The debate about statins continues. Mark Hyman published a piece that says that statins raise the risk for diabetes (we knew this) but statins mostly do not prevent cardio disease and events in people who have somewhat high cholesterol but not heart disease. Inflammation is the main culprit, not cholesterol. He never mentions PCSK9i drugs such as Repatha. Since these also can raise blood glucose and the risk for diabetes can we assume what he says about statins also apply to PCSK9 inhibitors? And what do we think of his position on statins?
As a 76 yr old female who had mildly elevated cholesterol (but with Lp(a) of 40) I have been taking Repatha, Exetimibe, and to counter the elevated (prediabetes level) glucose, which went higher on the cholesterol meds, I have been taking Metformin and also, sometimes Berberine.
Wondering if I should stop taking and just do everything possible to reduce inflammation (many of which am already doing).
If inflammation was the key, why do the LMHR still develop plaque at nearly the same rate as diabetics?
There are also multiple interventions like PCSK9i that don’t necessarily change inflammation levels but still cause plaque regression. And some statins don’t even raise the risk of diabetes (pitavastatin and pravastatin).
Have you tested your hscrp to see if you have chronic inflammation? Seems like this is where you should start if you’re worried about inflammation.
Hyman is probably basing this on the new guidelines from ACC. You can read a summary of it here to familiarize yourself
hs-CRP is actually a stronger predictor of cardiovascular events than LDL
Why? In some ways, cholesterol has become a victim of its own success. We now screen the whole population for high cholesterol, give statins to those with high LDL (or ApoB), and so then the majority of people who end up having heart attacks have lower cholesterol than they would naturally have. This means most of the majority of residual risk for heart attacks will be found in biomarkers that aren’t SMuRFs.
Inflammation (hs-CRP) is one such non-SMuRF, perhaps one of the strongest. This is especially true for people already on statins or those without traditional risk factors (sometimes called “SMuRF-less” patients). In these groups, cholesterol may be well controlled, but inflammation remains a key driver of events.
Note that this applies to people already taking a statin, and statin use is still necessary. Looking at Hscrp only enters the picture after initiation of statin use, you are not better off getting off lipid lowering medication.
Guess what statins do? They lower CRP in addition to LDL/ApoB. They do work for primary prevention, but the fewer the risk factors in the group studied, the longer the time period required and the larger the sample size required to demonstrate statistical significance.

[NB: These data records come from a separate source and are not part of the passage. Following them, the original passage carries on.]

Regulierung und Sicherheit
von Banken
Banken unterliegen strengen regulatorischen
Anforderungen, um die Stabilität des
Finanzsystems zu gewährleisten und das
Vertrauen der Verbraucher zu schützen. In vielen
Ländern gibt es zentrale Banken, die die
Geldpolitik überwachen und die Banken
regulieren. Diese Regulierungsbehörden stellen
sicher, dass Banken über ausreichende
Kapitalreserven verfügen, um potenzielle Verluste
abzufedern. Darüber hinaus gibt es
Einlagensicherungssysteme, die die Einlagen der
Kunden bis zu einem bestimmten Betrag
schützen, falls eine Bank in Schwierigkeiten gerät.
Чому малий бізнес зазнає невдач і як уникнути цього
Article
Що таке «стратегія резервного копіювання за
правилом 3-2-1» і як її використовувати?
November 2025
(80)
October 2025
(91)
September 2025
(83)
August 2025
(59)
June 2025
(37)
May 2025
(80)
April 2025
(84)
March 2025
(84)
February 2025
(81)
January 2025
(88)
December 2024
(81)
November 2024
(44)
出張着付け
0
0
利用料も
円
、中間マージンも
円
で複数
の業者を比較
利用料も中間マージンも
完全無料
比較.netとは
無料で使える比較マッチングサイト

Inflammation (and things like high blood pressure) damages the vessel wall and exacerbates the process. Cholesterol (well, lipoproteins) are the building blocks of the plaque which eventually ruptures and kills people. Personally, I would argue that the building blocks are the most important factor. But there’s a recent scientific statement paper which does spell out a case that both are important (attached).
I think the evidence shows that a person can have high inflammation, but if they don’t have high lipoproteins then you won’t build plaque, because they lack the building blocks. (Of course, you can still have other cardiovascular diseases and negative consequences from the inflammation).

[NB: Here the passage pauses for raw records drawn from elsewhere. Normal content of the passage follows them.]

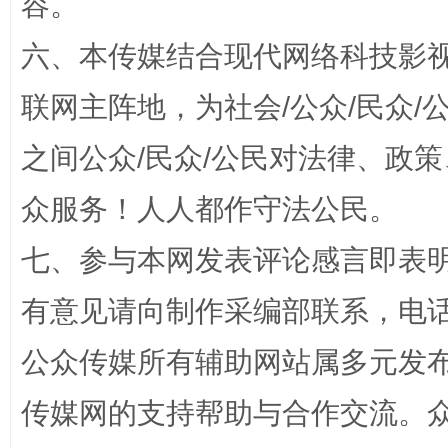
容。
六、本传媒结合现代网络科技影
今
在谋一域中谋全局
联网主阵地，为社会/公众/民众
之间公众/民众/公民对法律、政
众服务！人人都作守法公民。
七、参与本网发表评论感言即表明
有意见请向制作采编部联系，电话：0
习近平的博鳌关键词
魏明亮
公众传媒所有辅助网站属多元发
传媒网的支持帮助与合作交流。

So, as the paper makes clear, in an ideal treatment/health scenario you should be managing both inflammation and lipoproteins. It doesn’t make sense to me to say that you shouldn’t worry about the lipoproteins. For example, if you look at children with familial hypercholesterolemia, they often have cardiovascular events in their teens, 20s or 30s - and they all have a baseline of very low inflammation. Cholesterol alone is enough to give you an early death, basically.

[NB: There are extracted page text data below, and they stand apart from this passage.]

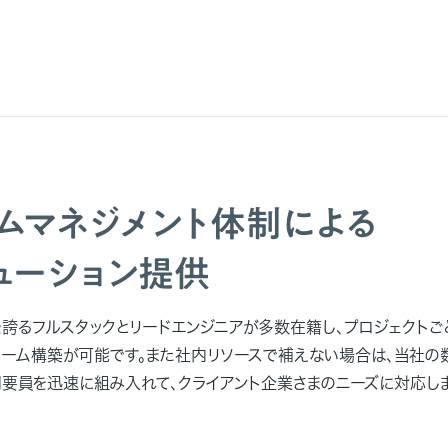
ムマネジメント体制による
ューション提供
誇るフルスタックとリードエンジニアが多数在籍し、プロジェクトご
ーム構築が可能です。また社内リソースで補えない場合は、当社の
要員を迅速に組み入れて、クライアント企業さまのニーズに対応しま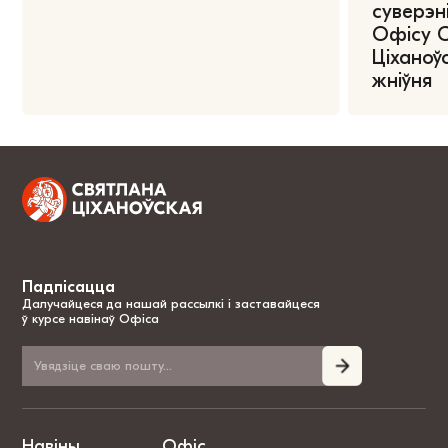
суверэні
Офісу 
Ціханоўс
жніўня
Падпісацца
Далучайцеся да нашай рассылкі і заставайцеся
ў курсе навінаў Офіса
Навіны
Офіс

I don’t know enough about this guy to critique his credentials or expertise. But if we value the opinion of authority figures, I reckon we have the American Heart Association, European Society of Cardiology who assemble panels of expert basic researchers, clinicians, clinical researchers, pathologists, statisticians etc and every few years they come out with a massive document of guidelines. To my knowledge, every single one of them recommends statins. Plus most countries have their own guidelines, like the UK NHS (through something called NICE), who weigh up evidence and make recommendations. They also strongly promote the use of statins for primary prevention. In fact, in the most recent guidelines, every single set of guidelines is getting more aggressive with use of statins, and recommending lower and lower targets.
Now, there does exist some % of the population who go around with horrible lipids on paper but don’t really build much plaque. However, they are maybe 5%, and we don’t really understand why. Perhaps something to do with the actual function of their lipoproteins, or macrophages in the vessel walls. Those are things which we simply can’t measure using blood tests or any of the tools we have available, so I wouldn’t count on being one of those “lucky” people unless you have a really good rationale.